Search the material for "pixels" and show all lines that contain it.
=====
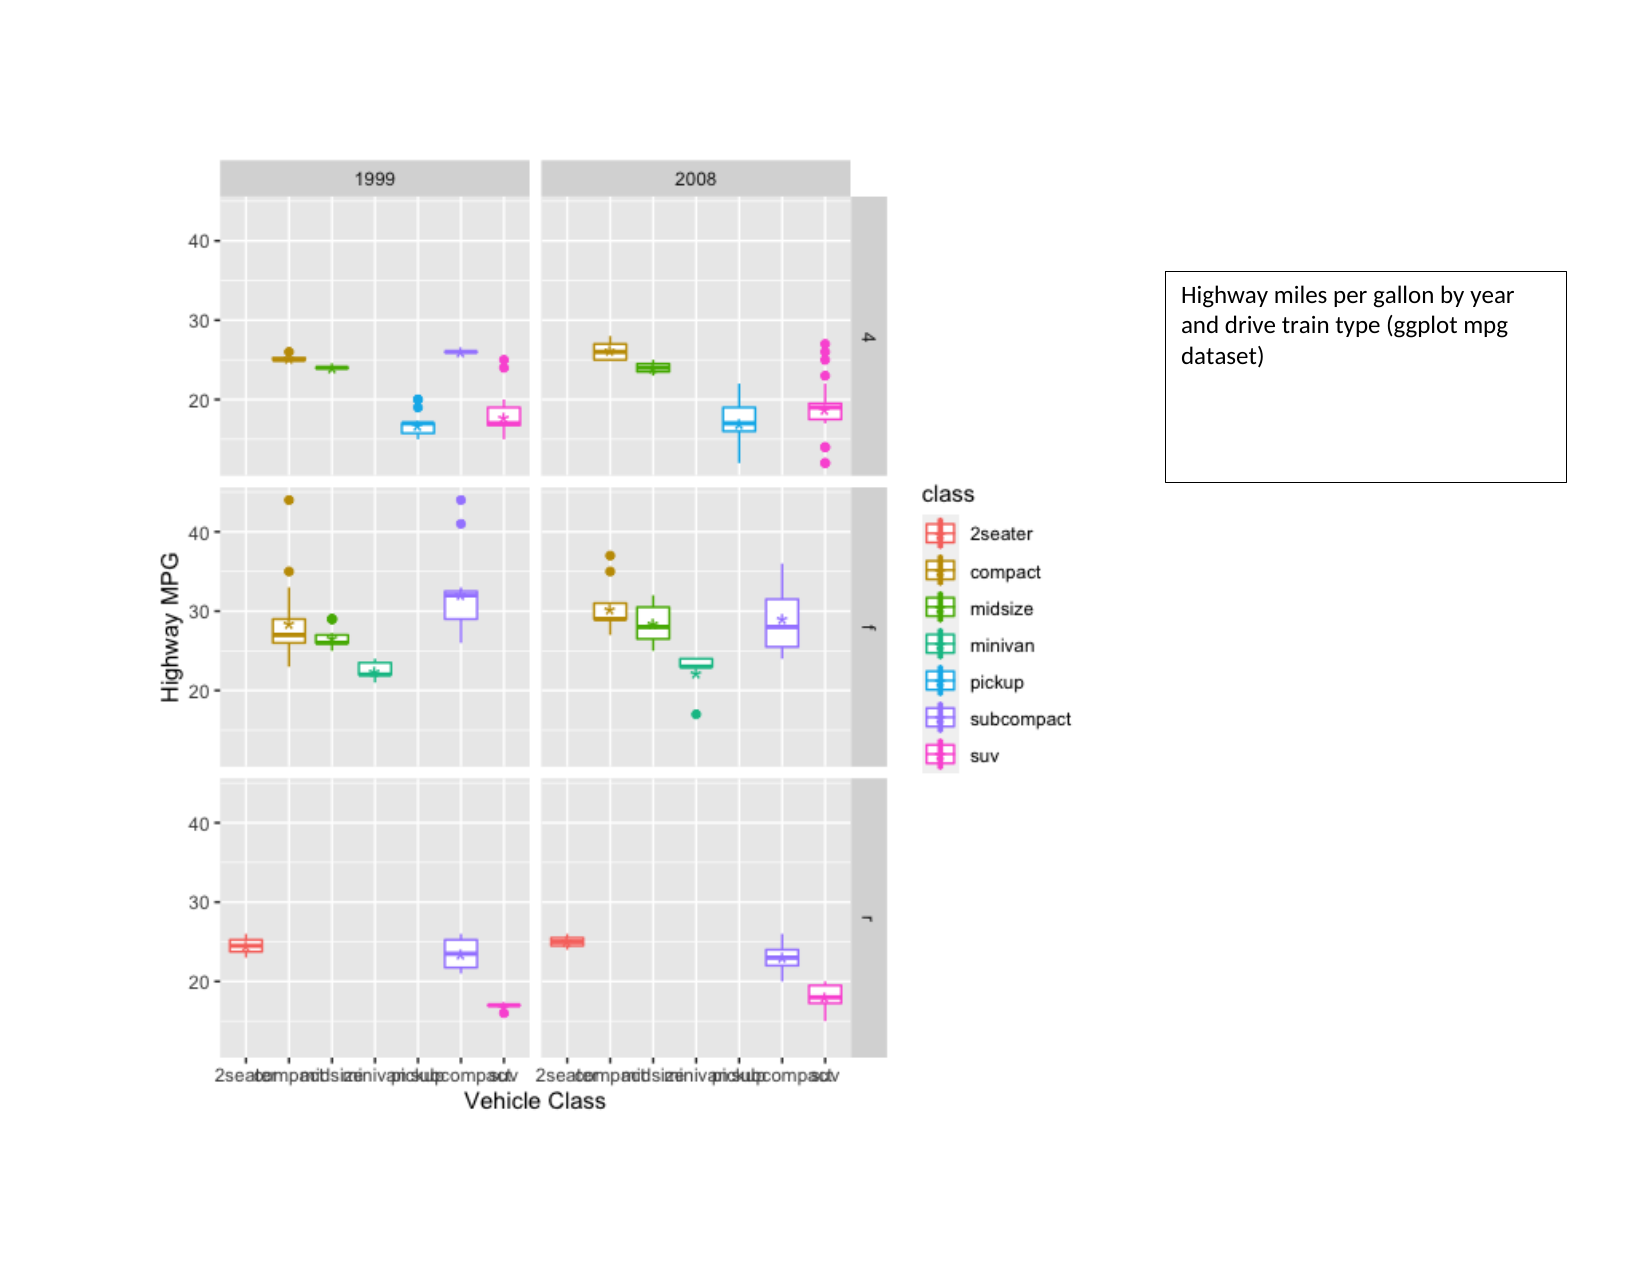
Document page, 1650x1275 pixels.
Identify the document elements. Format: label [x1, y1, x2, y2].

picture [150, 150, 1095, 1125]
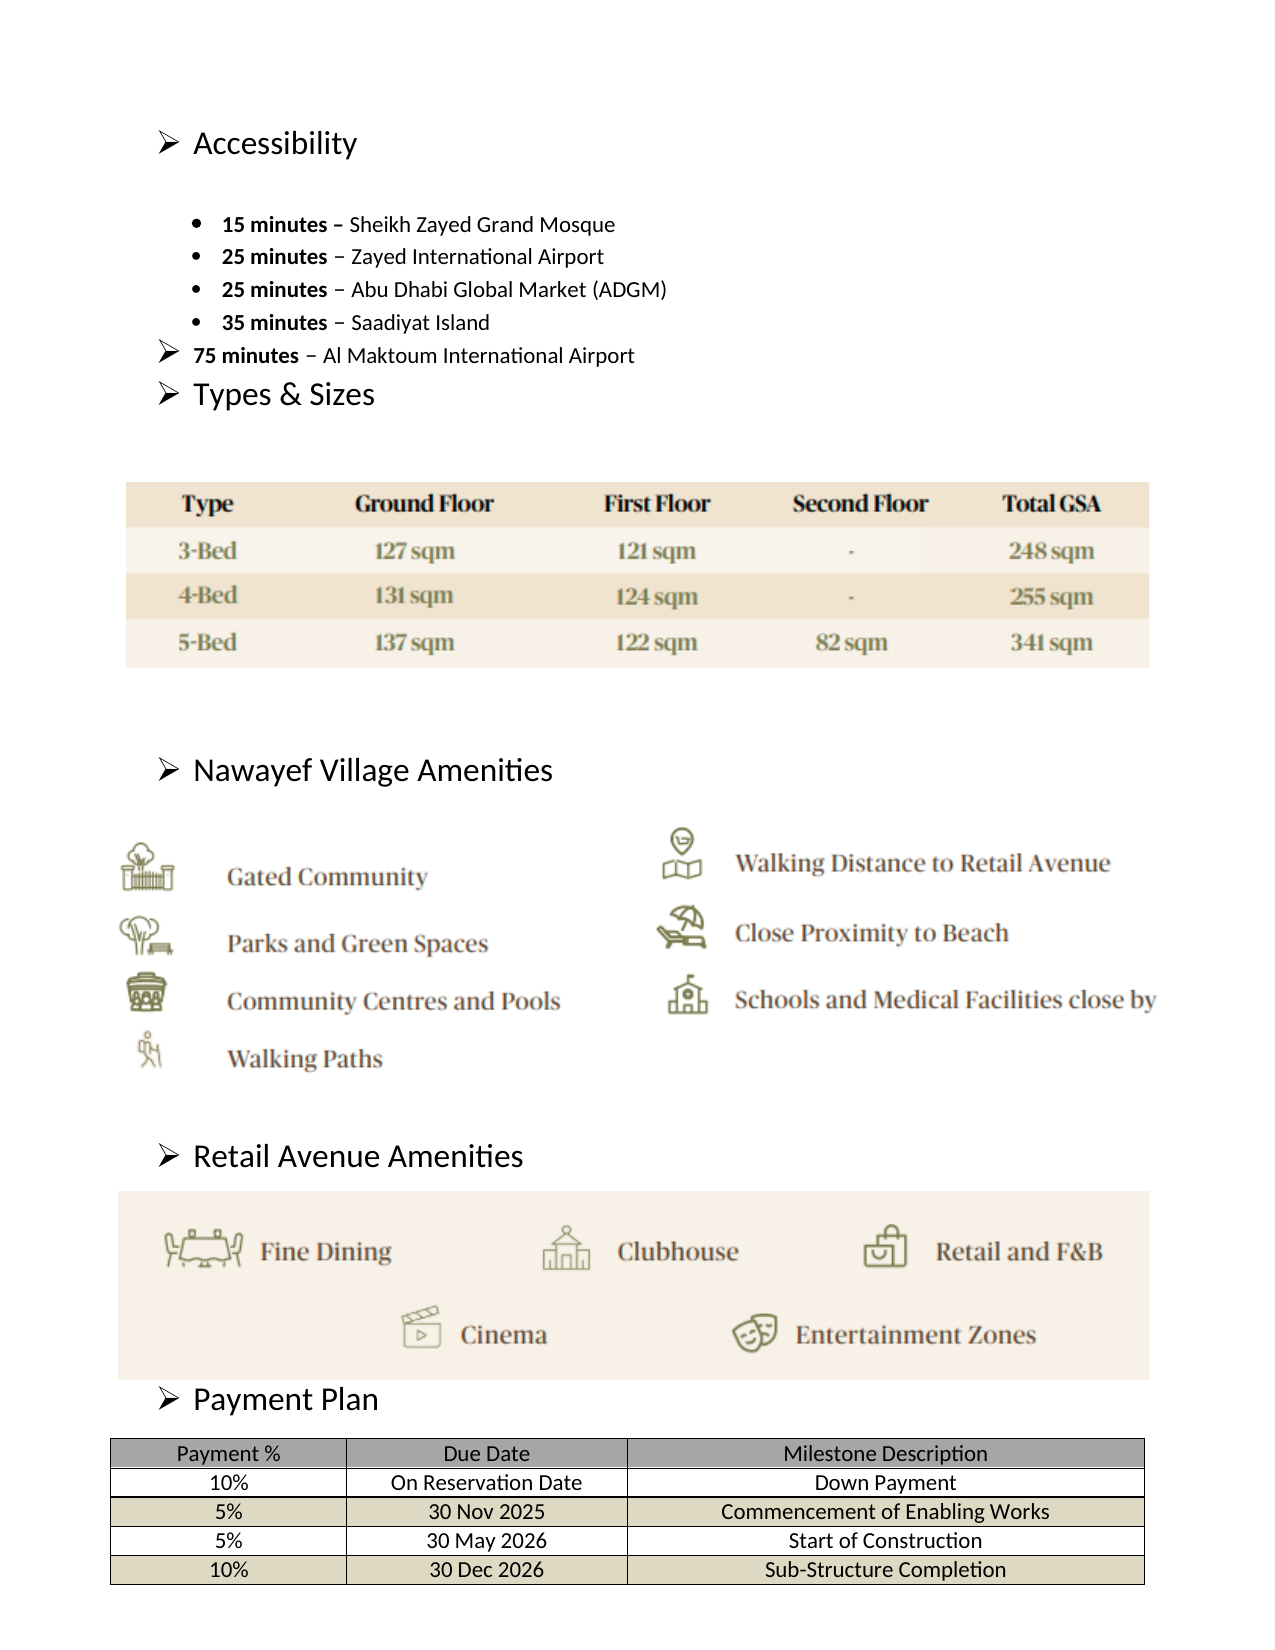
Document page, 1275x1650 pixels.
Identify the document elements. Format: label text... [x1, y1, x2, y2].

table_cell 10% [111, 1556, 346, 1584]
=====
• Written answer:
Document page, 1650x1275 pixels.
Document page, 1275x1650 pixels.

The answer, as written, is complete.